• **SELECTED TEXT**:
Thursday 22 November 2012

Critical Positions on Popular Culture


Critically define ‘popular culture’
• Contrast ideas of ‘culture’ with ‘popular culture’ and ‘mass culture’
• Introduce Cultural Studies & Critical Theory
• Discuss culture as ideology
• Interrogate the social function of popular culture 

What is Culture?
• ‘One of the two or three most complicated words in the English language’
• general process of intellectual, spiritual & aesthetic development of a particular society, at a particular time
• a particular way of life
• works of intellectual and especially artistic significance’ 


Marx's Concept of Base / Superstructure 

Base

forces of production - materials, tools, workers, skills, etc.

relations of production - employer/employee, class, master/slave, etc

Superstructure

social institutions - legal, political, cultural
forms of consciousness - ideology *
‘The history of all hitherto existing society is the history of class struggles’ (Marx, Communist Manifesto) 

We live in a capitalist society with capitalist relations.  This argues that all forms of culture are a direct reflex and are conditioned by that form of material reality.

• **RECORDED DATA**:
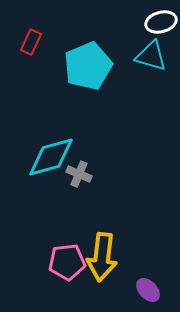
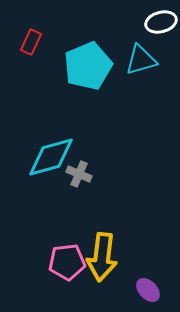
cyan triangle: moved 10 px left, 4 px down; rotated 32 degrees counterclockwise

• **PROBLEM SET**:
A – Answer these questions using the lecture notes on popular culture:
(i) Among how many of the most complicated words in the English language is "culture" counted?
(ii) What four examples are given for the forces of production?
(iii) Which work is cited as the source of the line about the history of class struggles?
B – Carry on the lecture notes on popular culture, starting right after their last sentence.

• **ANSWERS GIVEN**:
A –
(i) Two or three.
(ii) Materials, tools, workers and skills.
(iii) Marx's Communist Manifesto.

B –
Culture is produced by the material reality of the world

4 definitions of ‘popular’
– Well liked by many people
– Inferior kinds of work
– Work deliberately setting out to win favour with the people
– Culture actually made by the people themselves 

Popular Culture is inferior to real Culture

Popularism  and trying to be commercialised, popular culture made by the masses for the masses, the direct opposite of traditional culture.




Culture made by urban youth for urban youth... What happens when that gets stolen does it become culture?



Heavy industrialisation and urbanisation, a hyper development under capitalism.  Clear class divides started to emerge.  Mass factory work, very clear who the rich were and who the poor were.  Working class area's slums and ghettos and affluent area's for the upper class.  Because of this separation an autonomous separation of the working class began, a culture made by the workers for the workers which was made for profit.  Entrepreneurs started selling and making a living off things like music halls.  What occured here was not just entertainment but a tendency to talk about working class life, political experiences and this gave birth to chartism - to give working class people the vote.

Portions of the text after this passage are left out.